Scientists from Johns Hopkins University and the University of Pennsylvania reported on work that showed how sarcoma cells in mice pursue a path toward greater concentrations of oxygen, almost as if they were following a widening trail of breadcrumbs. That path is suggested to lead the cells to blood vessels, through which the cells can spread to other parts of the body. 
 
“If you think about therapeutic targets, you could target this process specifically,” said Sharon Gerecht, Ph.D., professor in Johns Hopkins University's Whiting School of Engineering's department of chemical and biomolecular engineering and a lead author of the study (“Intratumoral Oxygen Gradients Mediate Sarcoma Cell Invasion”) that appeared in PNAS. She acknowledged that clinical application is a long way off, but said these results provide clues about a key part of the life cycle of soft-tissue sarcomas and also a proven way to test cancer treatments in the lab. 
 
Cancers of all sorts are known to thrive with little oxygen, and researchers have looked at the role of low oxygen conditions in tumor development.

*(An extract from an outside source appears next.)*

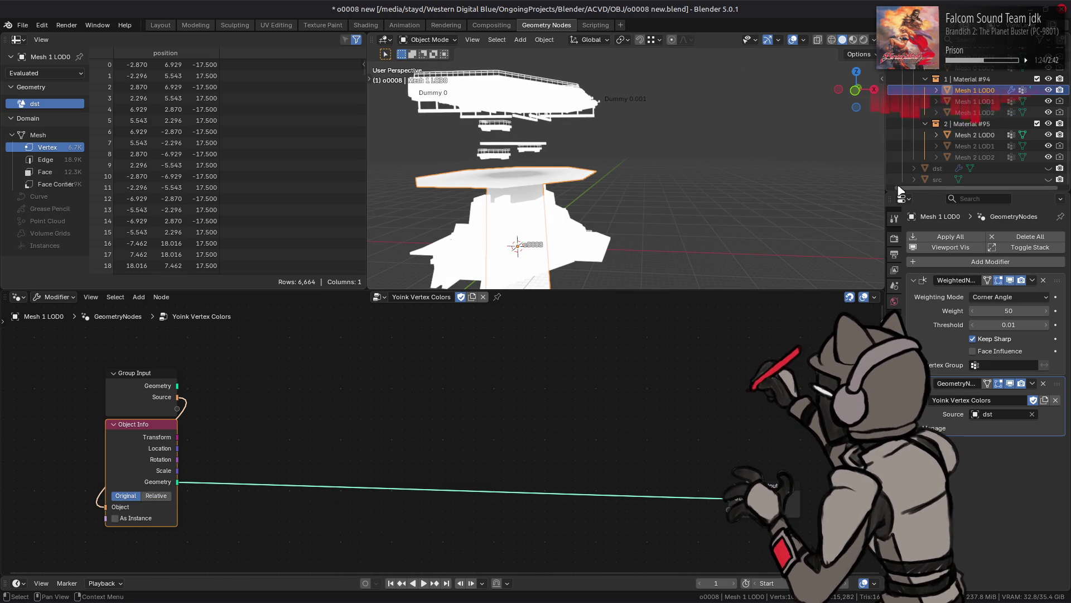
{"action": "left_click", "coordinate": [982, 135]}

Less well understood is how cancer cells respond to varying oxygen concentrations in their early stages. That was the focus of this research. 
 
Dr. Gerecht and her team tracked thousands of early-stage cancer cells taken from mice as these cells moved through a mockup of bodily tissue made of clear gel in a petri dish. The hydrogel replicates the environment surrounding cancer cells in human tissue. 
 
Kyung Min Park, Ph.D., then a postdoctoral researcher in the Johns Hopkins lab, developed the hydrogel–cancer cell system, and Daniel Lewis, a Johns Hopkins graduate student, analyzed cellular migration and responses to rising oxygen gradients. For this experiment, the hydrogels contained increasing concentrations of oxygen from the bottom of the hydrogel to the upper layer. That allowed researchers to track how cancer cells respond to different levels of oxygen, both within a tumor and within body tissues. 
 
Analysis of sarcoma tumors in mice, for instance, shows that the largest tumors have a large area of very low oxygen at the center. Smaller tumors have varying oxygen concentrations throughout. The researchers' first step was to show that cancer cells migrate more in hypoxic hydrogels as compared with hydrogels containing as much oxygen as the surrounding atmosphere. They then looked at the direction of the cell movement.
 
In the hydrogel, which mimics the oxygen concentrations in smaller tumors, cells were found to move from areas of lower oxygen to higher. Researchers also found that the medication minoxidil, widely used to treat hair loss and known by its trade name Rogaine, stopped the movement of cancer cells through the hydrogel. 
 
Cancer cells are known to modify their environment to make it easier for them to move through it, but this study takes that understanding a step further, noted Dr. Gerecht.
 
“We did not know it was the oxygen” that effectively directs the movement, she said. “It's suggesting oxygen gradient affects early stages of the metastasis process.”
 
The study also demonstrates the three-dimensional hydrogel model as an effective tool for testing cancer treatments in a laboratory, the authors wrote. Dr. Gerecht said a human patient's cancer cells could be placed into the hydrogel just as the mouse cells were, allowing clinicians to see how they respond before treatments are given to patients.